Bad weather forces NASA to scrub Pluto mission
High winds on Tuesday prevented NASA’s New Horizons unmanned spacecraft from launching its mission to Pluto, an icy world that is the last unexplored planet in the solar system.
The space agency is sending the automated spacecraft, which is the size of a piano, to study Pluto and its moon Charon.

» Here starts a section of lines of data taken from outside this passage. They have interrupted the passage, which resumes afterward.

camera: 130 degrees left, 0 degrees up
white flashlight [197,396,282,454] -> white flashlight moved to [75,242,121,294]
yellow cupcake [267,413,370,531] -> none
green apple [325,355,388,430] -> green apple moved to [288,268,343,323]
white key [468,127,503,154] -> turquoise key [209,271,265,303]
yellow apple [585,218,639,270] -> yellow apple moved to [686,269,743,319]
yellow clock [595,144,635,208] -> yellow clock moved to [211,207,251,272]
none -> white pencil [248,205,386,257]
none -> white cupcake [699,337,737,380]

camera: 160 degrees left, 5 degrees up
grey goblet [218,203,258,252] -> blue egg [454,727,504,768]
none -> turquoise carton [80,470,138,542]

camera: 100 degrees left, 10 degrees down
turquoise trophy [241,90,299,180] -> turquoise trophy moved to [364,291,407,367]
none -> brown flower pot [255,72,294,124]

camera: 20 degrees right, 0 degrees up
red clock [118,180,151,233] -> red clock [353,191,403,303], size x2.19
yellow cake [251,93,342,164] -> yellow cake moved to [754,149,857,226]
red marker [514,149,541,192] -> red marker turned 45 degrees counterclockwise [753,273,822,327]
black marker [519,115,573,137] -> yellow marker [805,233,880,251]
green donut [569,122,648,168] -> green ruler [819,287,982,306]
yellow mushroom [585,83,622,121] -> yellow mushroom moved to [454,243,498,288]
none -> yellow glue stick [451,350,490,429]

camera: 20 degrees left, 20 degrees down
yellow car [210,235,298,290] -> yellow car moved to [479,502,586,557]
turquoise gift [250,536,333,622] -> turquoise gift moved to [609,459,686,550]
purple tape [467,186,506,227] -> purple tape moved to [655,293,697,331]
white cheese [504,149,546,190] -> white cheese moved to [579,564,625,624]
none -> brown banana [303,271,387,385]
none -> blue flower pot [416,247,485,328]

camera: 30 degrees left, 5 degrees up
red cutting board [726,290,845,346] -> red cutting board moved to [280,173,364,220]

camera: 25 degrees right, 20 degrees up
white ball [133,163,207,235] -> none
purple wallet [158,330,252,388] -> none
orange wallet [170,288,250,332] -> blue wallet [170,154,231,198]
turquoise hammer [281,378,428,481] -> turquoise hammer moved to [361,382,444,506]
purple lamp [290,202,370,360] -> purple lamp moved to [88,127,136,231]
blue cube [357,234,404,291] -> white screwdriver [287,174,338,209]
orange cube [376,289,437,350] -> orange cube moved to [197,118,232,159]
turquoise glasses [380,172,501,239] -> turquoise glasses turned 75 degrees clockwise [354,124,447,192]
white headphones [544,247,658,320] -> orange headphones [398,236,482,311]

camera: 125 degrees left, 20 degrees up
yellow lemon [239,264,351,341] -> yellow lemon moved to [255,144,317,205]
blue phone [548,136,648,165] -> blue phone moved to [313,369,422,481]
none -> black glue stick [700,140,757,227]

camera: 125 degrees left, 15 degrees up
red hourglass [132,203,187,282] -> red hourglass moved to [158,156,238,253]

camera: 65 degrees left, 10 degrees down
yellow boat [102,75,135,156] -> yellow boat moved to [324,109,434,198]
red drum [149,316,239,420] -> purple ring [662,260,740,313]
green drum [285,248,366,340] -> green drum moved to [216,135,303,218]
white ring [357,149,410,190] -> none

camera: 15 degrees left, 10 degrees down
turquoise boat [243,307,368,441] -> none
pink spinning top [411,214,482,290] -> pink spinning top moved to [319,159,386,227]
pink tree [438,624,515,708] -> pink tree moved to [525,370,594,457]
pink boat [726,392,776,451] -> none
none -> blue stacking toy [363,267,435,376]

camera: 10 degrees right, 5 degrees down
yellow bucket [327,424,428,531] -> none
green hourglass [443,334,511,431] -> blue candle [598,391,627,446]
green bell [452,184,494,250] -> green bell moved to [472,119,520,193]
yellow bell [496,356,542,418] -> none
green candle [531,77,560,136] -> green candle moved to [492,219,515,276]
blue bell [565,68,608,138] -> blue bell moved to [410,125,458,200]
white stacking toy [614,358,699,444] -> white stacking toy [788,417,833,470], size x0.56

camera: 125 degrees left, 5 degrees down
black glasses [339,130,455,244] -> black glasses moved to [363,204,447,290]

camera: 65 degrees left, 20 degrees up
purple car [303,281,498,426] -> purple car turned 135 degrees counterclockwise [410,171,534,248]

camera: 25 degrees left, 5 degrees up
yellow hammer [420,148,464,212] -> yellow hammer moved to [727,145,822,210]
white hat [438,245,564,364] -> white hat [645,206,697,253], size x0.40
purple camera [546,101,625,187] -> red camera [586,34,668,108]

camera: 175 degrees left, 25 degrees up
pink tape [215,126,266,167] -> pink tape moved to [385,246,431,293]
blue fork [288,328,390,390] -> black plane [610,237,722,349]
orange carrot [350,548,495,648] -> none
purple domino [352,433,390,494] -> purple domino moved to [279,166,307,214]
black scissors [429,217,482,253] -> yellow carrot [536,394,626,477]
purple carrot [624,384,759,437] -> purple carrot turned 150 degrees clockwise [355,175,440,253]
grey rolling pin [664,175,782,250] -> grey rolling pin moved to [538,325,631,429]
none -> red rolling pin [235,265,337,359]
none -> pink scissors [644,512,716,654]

It will also explore the nearby mysterious zone of the solar system called the Kuiper Belt, believed to hold thousands of comets and other icy objects.
Tuesday’s countdown to launch from an Atlas 5 rocket at Cape Canaveral, Fla. was delayed several times as NASA officials waited for winds to subside.
They then scrubbed the launch, saying they will try again in 24 hours.
Despite the rocket’s power, it will take at least 9.5 years for the 478-kilogram probe to complete its five billion kilometre journey.
New Horizons will arrive at Jupiter in 13 months, where it will take advantage of the planet’s gravity to boost its speed, cutting the length of the trip by five years.
Mission scientists won’t start to receive data about Pluto until July 2015.”To make a decision to work in the field of space science is almost the ultimate in delayed gratification,” NASA administrator Michael Griffin told a pre-launch news conference Tuesday.